7 Ağustos 2014 Perşembe

UZAĞI GÖRENLER

     UZAĞI GÖRENLER
                                                                                                ---İsmail KARA---
     Ben teknolojide yapılan yeni icatlar, ilerlemeler karşısında insanlığın da hep daha çok ilerleyeceğini; doğruluğun ve dürüstlüğün tavan yapacağını düşünürdüm. Genç bir öğrenciyken kafamda bu tür düşler dolaşırdı.

    Savaşların bir daha yaşanmayacağını, insanların birbirine kıymayacağını, hatta ormanlara, canlılara, doğal güzelliklere özenle sahip çıkılacağını hayal ederdim.

   Yanılmışım. İnsanların egolarından vazgeçmeyeceklerini, kişisel çıkarlarını insanî çıkarlardan üstün tutmayı sürdüreceklerini hiç düşünmemiştim. Ve doğruların artacağı yerde, aksine eğrilerin çoğalacağı da aklımın ucundan bile geçmemişti.

    Ta, M.Ö.427-347 yıllarında yaşamış olan Eflatun’un aşağıdaki sözlerinin de tarihe gömülüp kalacağını umardım.

“ ...Eğrilerin en önemli özelliği doğru olmadan DOĞRU GÖRÜNMEKTİR. En büyük eğrilikleri işlerken adı en doğru adama çıkar. İşlediği suçlardan biri ortaya çıkarsa, güzel sözler söyleyerek herkesi suçsuzluğuna inandırır. Gerekirse zenginliğine, gücüne ve dostlarına güvenerek zor kullanır, eğriliklerini doğru olarak kabul ettirir. Düşmanına ve doğru kişilere karşı üstünlük sağlar, kazanç sağlar, zenginleşir, çevresine iyilik eder. Çevresi kalabalıklaşır. Böylece eğrileri savunanlar çoğalır, her yönde etkin bir kişi olur, iyi bir hayat sağlar. Tanrılara bol bol tantana ile kurban keser.
    Doğru adam ise; doğruları savunduğu, eğrileri ortaya çıkardığı için baskı görür. O zaman doğru olarak değil, doğru görünmek gerektiğini anlar. Böyle kişiler eğriler tarafından, EĞRİ OLMAKLA  suçlanır. Çoğunluk eğri olduğundan veya eğrilik güç kazandığından DOĞRU ADAM eğrilikle tanıtılır. Doğrular pasifize edilmiş olur.
    Maharetleri EĞRİ OLUP ADINI DOĞRUYA ÇIKARMAKTIR.
    Kötülüğe akın akın gider insanlar,
    Rahattır, yakındır kötülüğün yolu,
    Erdemin ise alın teri koymuş önüne tanrılar”.
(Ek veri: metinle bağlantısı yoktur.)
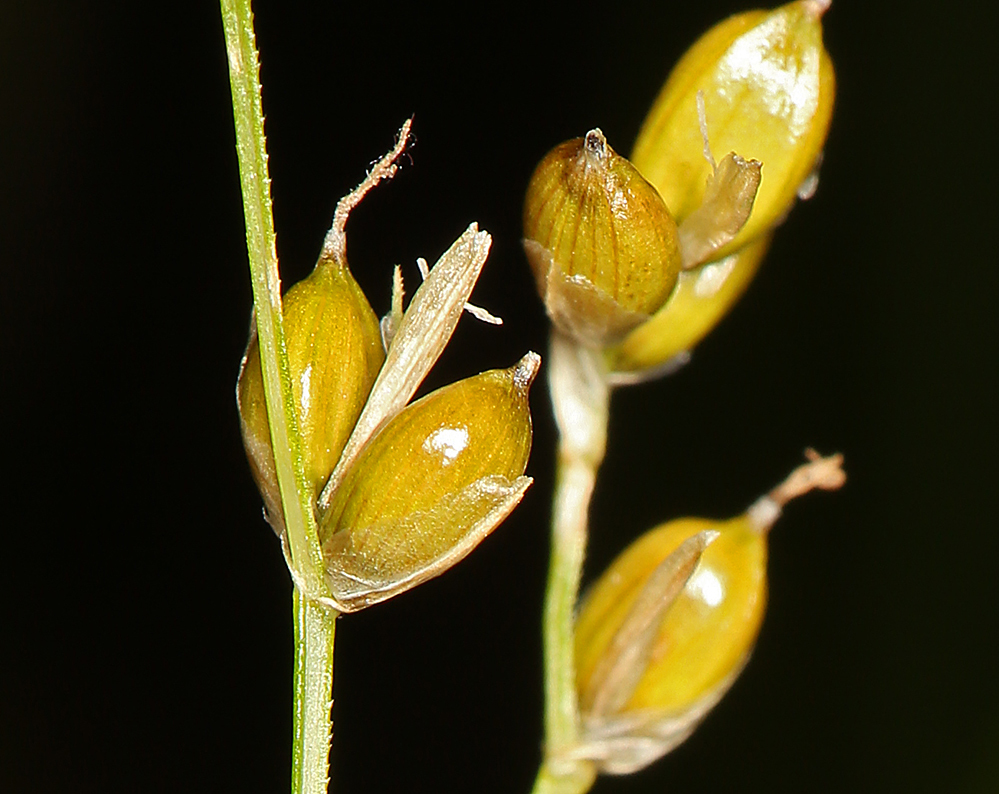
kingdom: Plantae
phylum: Tracheophyta
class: Liliopsida
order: Poales
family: Cyperaceae
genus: Carex
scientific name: Carex disperma
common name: Short-leaved sedge
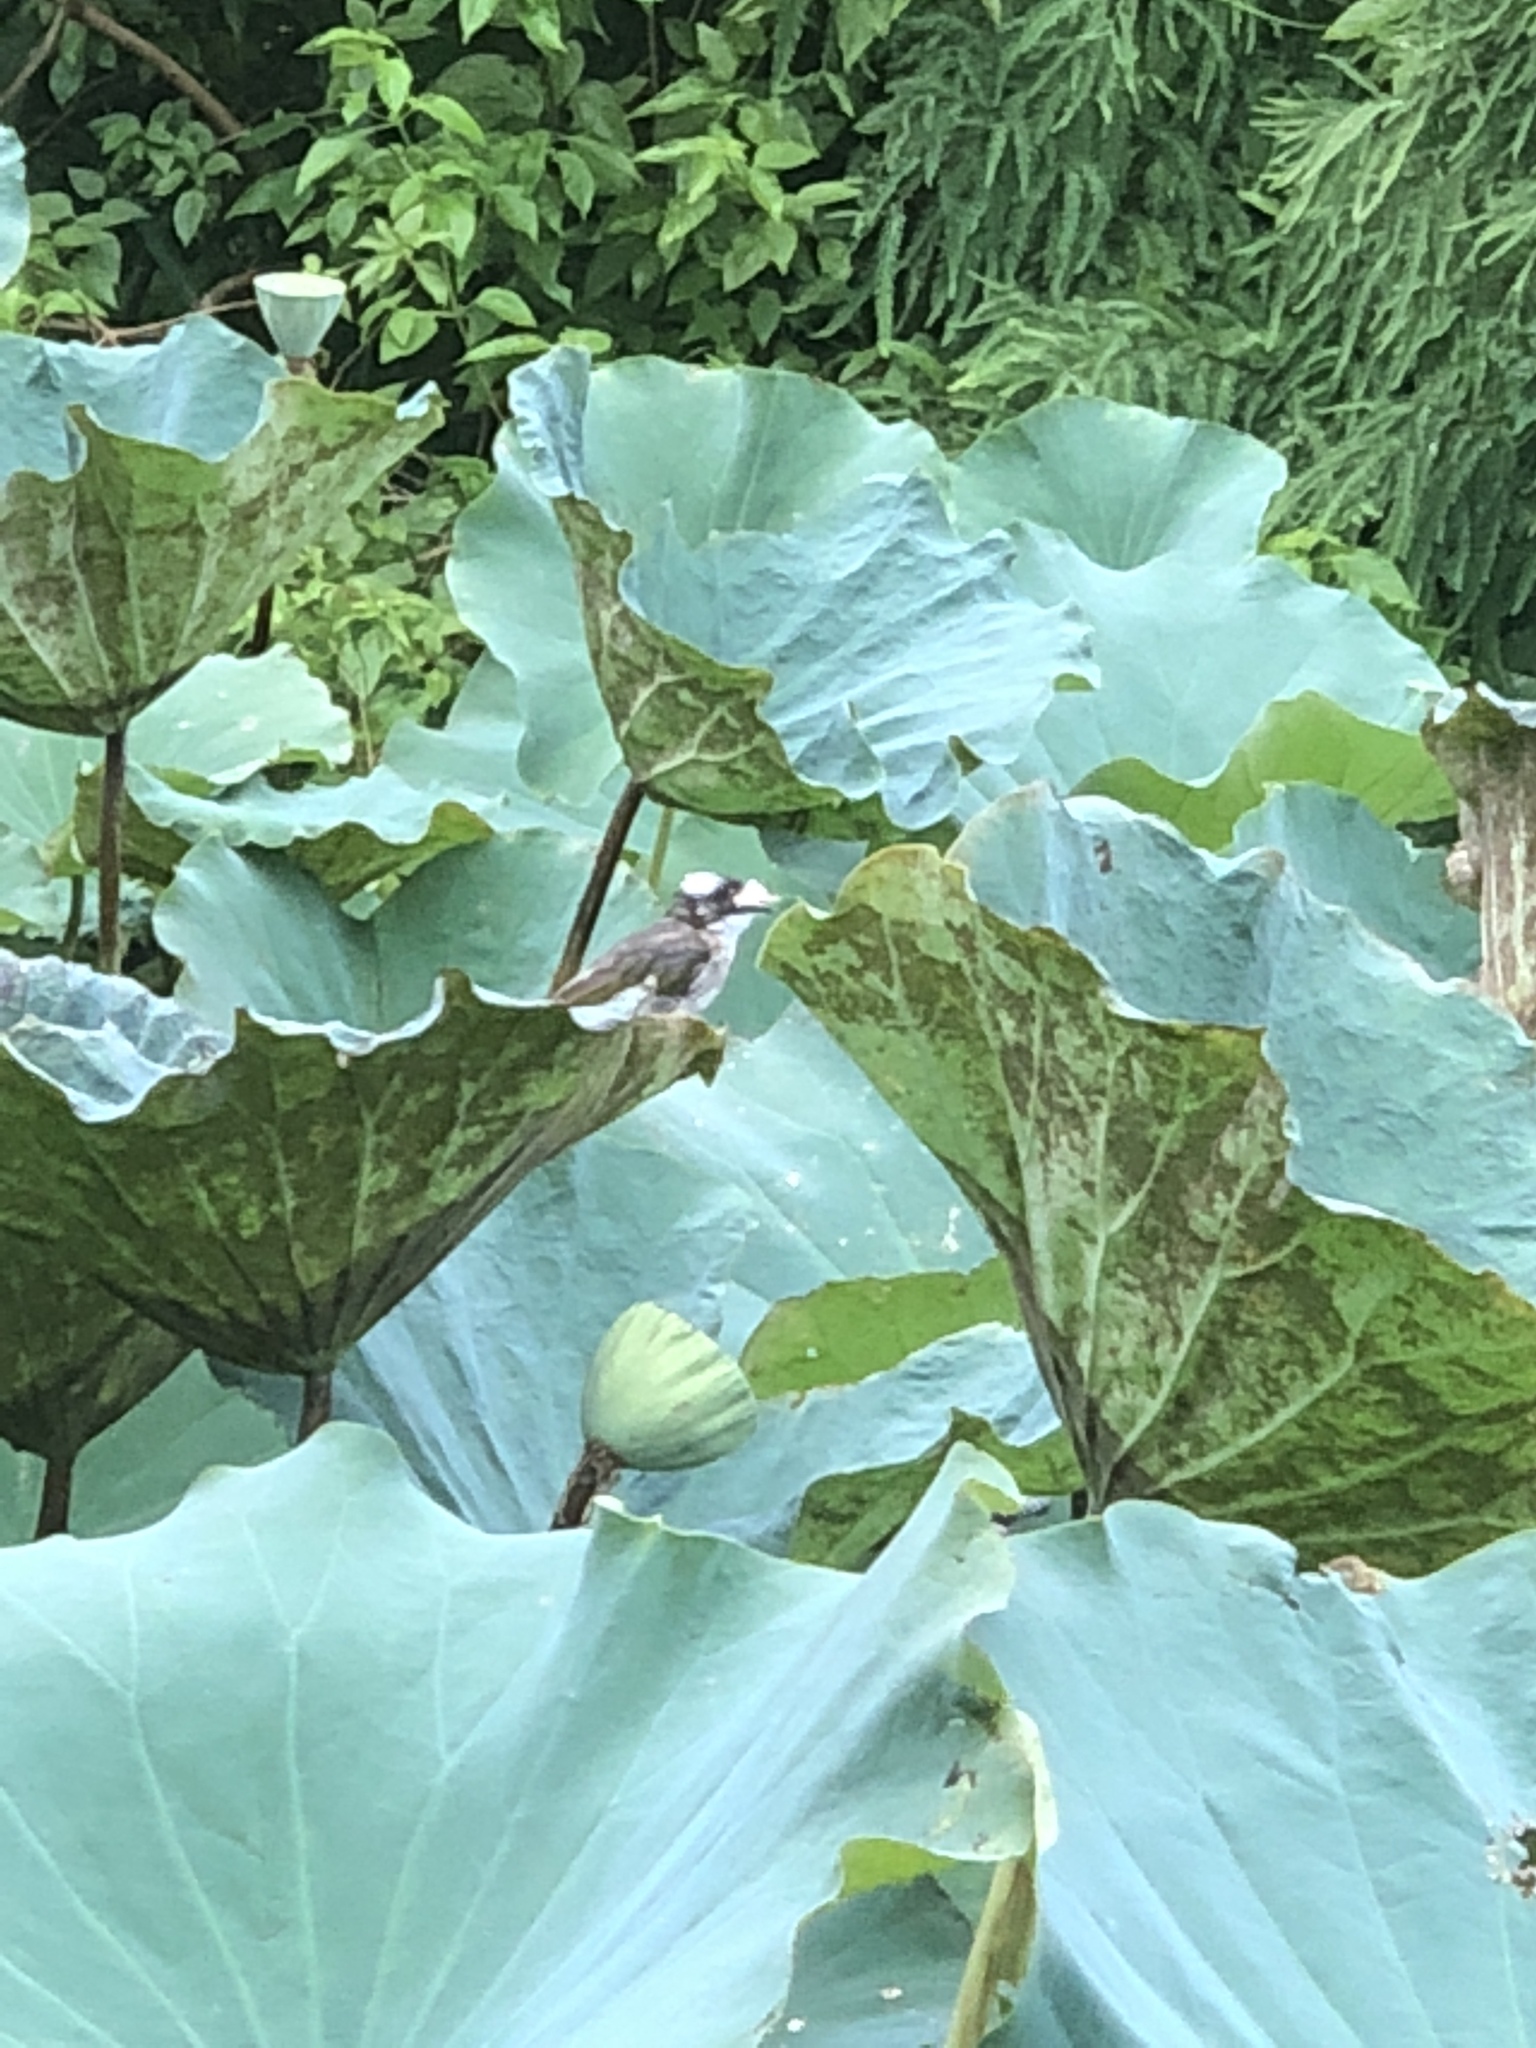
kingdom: Animalia
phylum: Chordata
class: Aves
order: Passeriformes
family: Pycnonotidae
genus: Pycnonotus
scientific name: Pycnonotus sinensis
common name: Light-vented bulbul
    Oysa, ben çok yanılmışım. Yanıldığımı da çok geç anlamışım.

    Eflatun gibi bilginler meğer ki, yüzyıllar-bin yıllar sonralarını görür ve insanlığın geleceğini keşfedermiş. Ne mutlu onlara !
   
    Ben ve benim gibi nice insanlar bugün, birkaç yıl sonrasını bile göremiyor.